Ruth Hagengruber (born 1958) is a German philosopher, currently professor and head of philosophy at the University of Paderborn. She specialises in the history of women philosophers as well as philosophy of economics and computer science and is a specialist on Émilie Du Châtelet. Hagengruber is the director of the Center for the History of Women Philosophers and Scientists and founder of the research area EcoTechGender. She invented the Libori Summer School and is the creator of the Encyclopedia of Concise Concepts by Women Philosophers, for which she holds the position of editor in chief together with Mary Ellen Waithe. In 2025, she was elected President of the Deutsche Gesellschaft für Philosophie.

Hagengruber’s research is dedicated to the revision of a patriarchal history, specially to the rediscovery of women’s alternative contributions to the history of philosophy and the history of economics, focusing on circle and universality based economics as an approach of inclusive economic ethics.
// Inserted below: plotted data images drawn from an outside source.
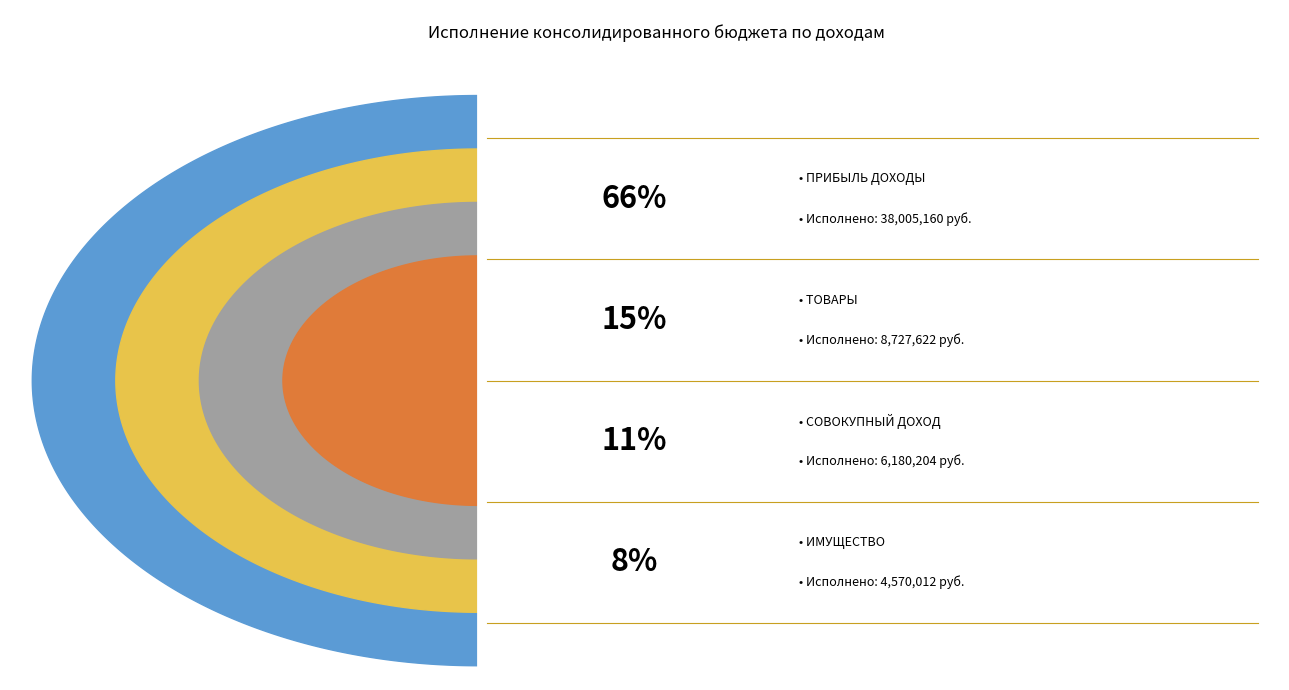

How many slices are in this pie chart?

4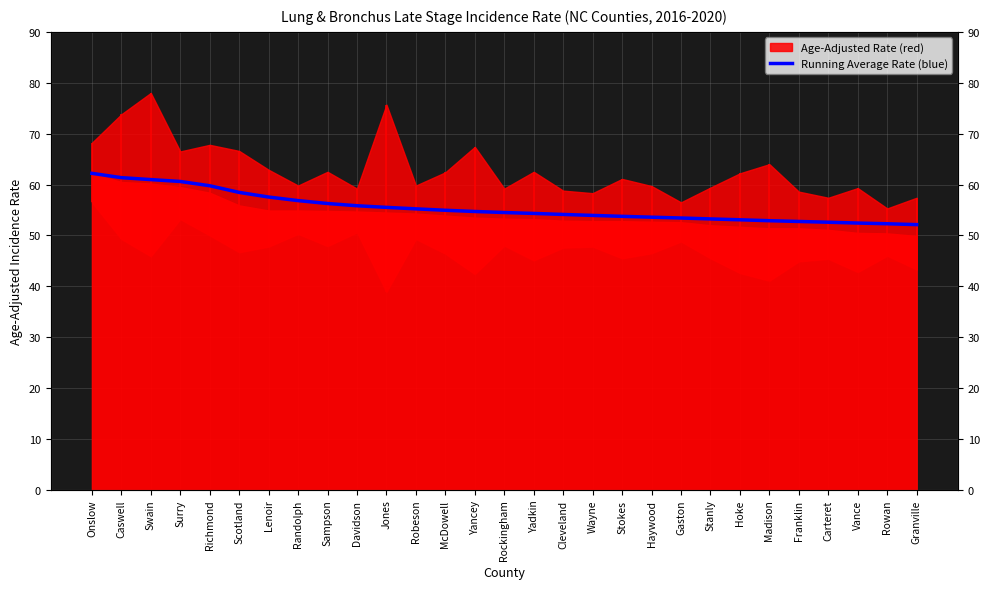

Is it true that the value at McDowell is 88.6?

False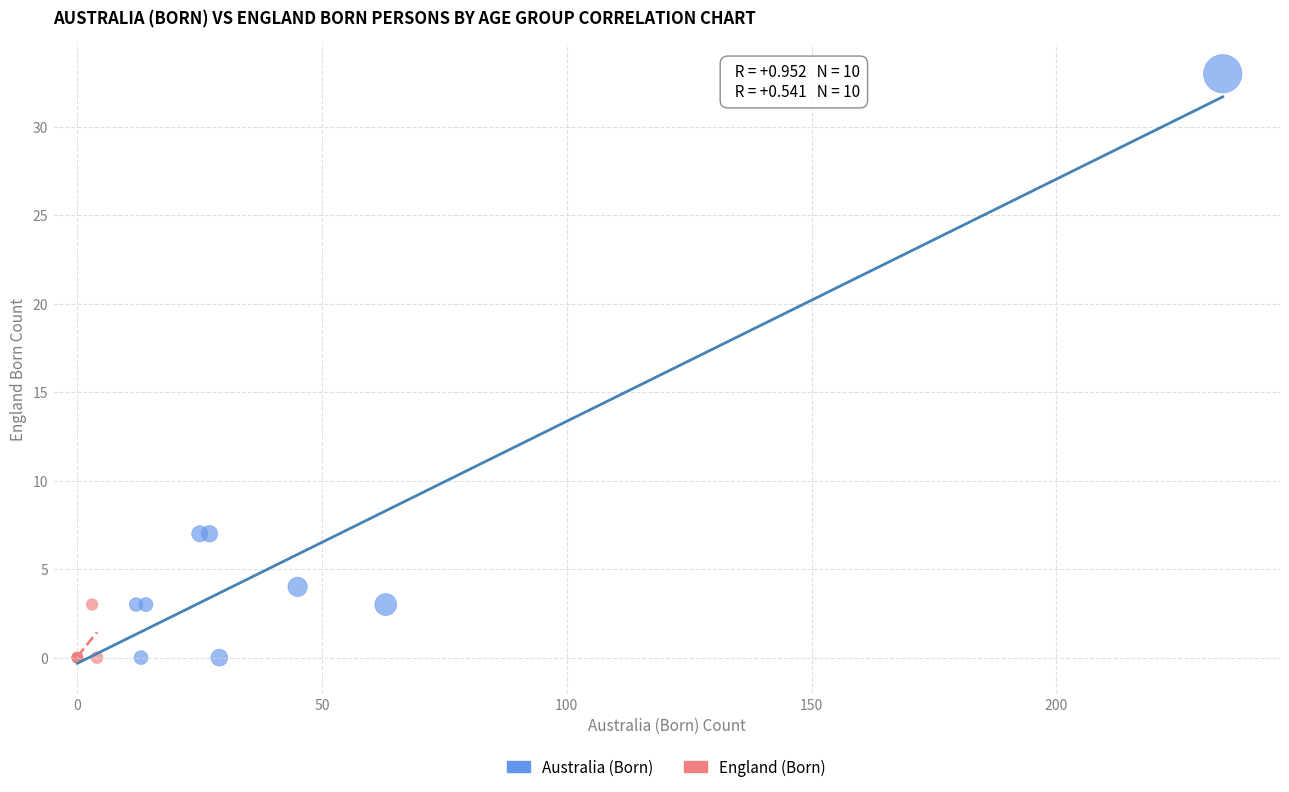

What are all the series names shown in the legend?

Australia (Born), England (Born)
She published on value theory in Feminist Economics and reflects on technical design from a feminist (and inclusive) point of view, such as autonomous driving, a different approach to labour, and a profound acknowledgment of creative skills.

==Career==
Hagengruber was born in Regen. She earned her PhD in philosophy from LMU Munich and taught at the philosophy department at the University of Koblenz and Landau and the University of Cologne before coming to Paderborn University to be professor and head of philosophy. In April 2012, the first Master Erasmus Joint Programme dedicated to the Study of the History of Women Philosophers was established in cooperation between Paderborn University and Yeditepe University in Istanbul.

== Academic activities and awards ==
Hagengruber was vice president of the Deutsche Gesellschaft für Französischsprachige Philosophie (1997-2002) and the European Society for Early Modern Philosophy ESEMP (2004–2007). She was also a member of the Advisory Board of the Munich Center for Technology in Society (MCTS) at the Technical University of Munich (2011-2019). From 2019-2025, Hagengruber was vice president of the Deutsche Akademikerinnenbund DAB and was elected member of the Leibniz Sozietät der Wissenschaften zu Berlin. Hagengruber is an honorary member of the International Association for Computing and Philosophy (IACAP) and a board member of the International Association of Women Philosophers (IAPH) and organizer of the IAPH conference Defining the Future, Rethinking the Past. Furthermore, she directs the research and work group Frauen in der Geschichte der Philosophie (Women in History of Philosophy) of the Deutsche Gesellschaft für Philosophie. In 2016 she founded the Center for the History of Women Philosophers and Scientists.

== Teaching and research areas ==

=== History of Women Philosophers and Scientists ===

The Teaching and Research Area "History of Women Philosophers" headed by Hagengruber aims at renewing the long-lasting tradition of women philosophers. Ruth Hagengruber started her lecture "2600 Years History of Women Philosophers" in 2011. In 2016, she founded the research project Center for the History of Women Philosophers and Scientists. In this capacity, she awards the Elisabeth of Bohemia Prize for the recognition of women in the history of philosophy since 2018 and published the first digital and historical-critical edition of Émilie du Châtelets St Petersburg Manuscripts.

Hagengruber has edited various books on the history of women philosophers. In 2015, she edited the special issue of The Monist on the "History of Women's Ideas" together with Karen Green. She created the German book series Frauen in Philosophie und Wissenschaft and the international book series Women in the History of Philosophy and Sciences with Mary Ellen Waithe and Gianni Paganini. In 2019, she edited a special issue of the British Journal for the History of Philosophy on "Women Philosophers in Early Modern Philosophy" with Sarah Hutton.

=== EcoTechGender ===
In 2006, Hagengruber founded the Teaching and Research Area: EcoTechGender on the social and ethical implications of artificial intelligence.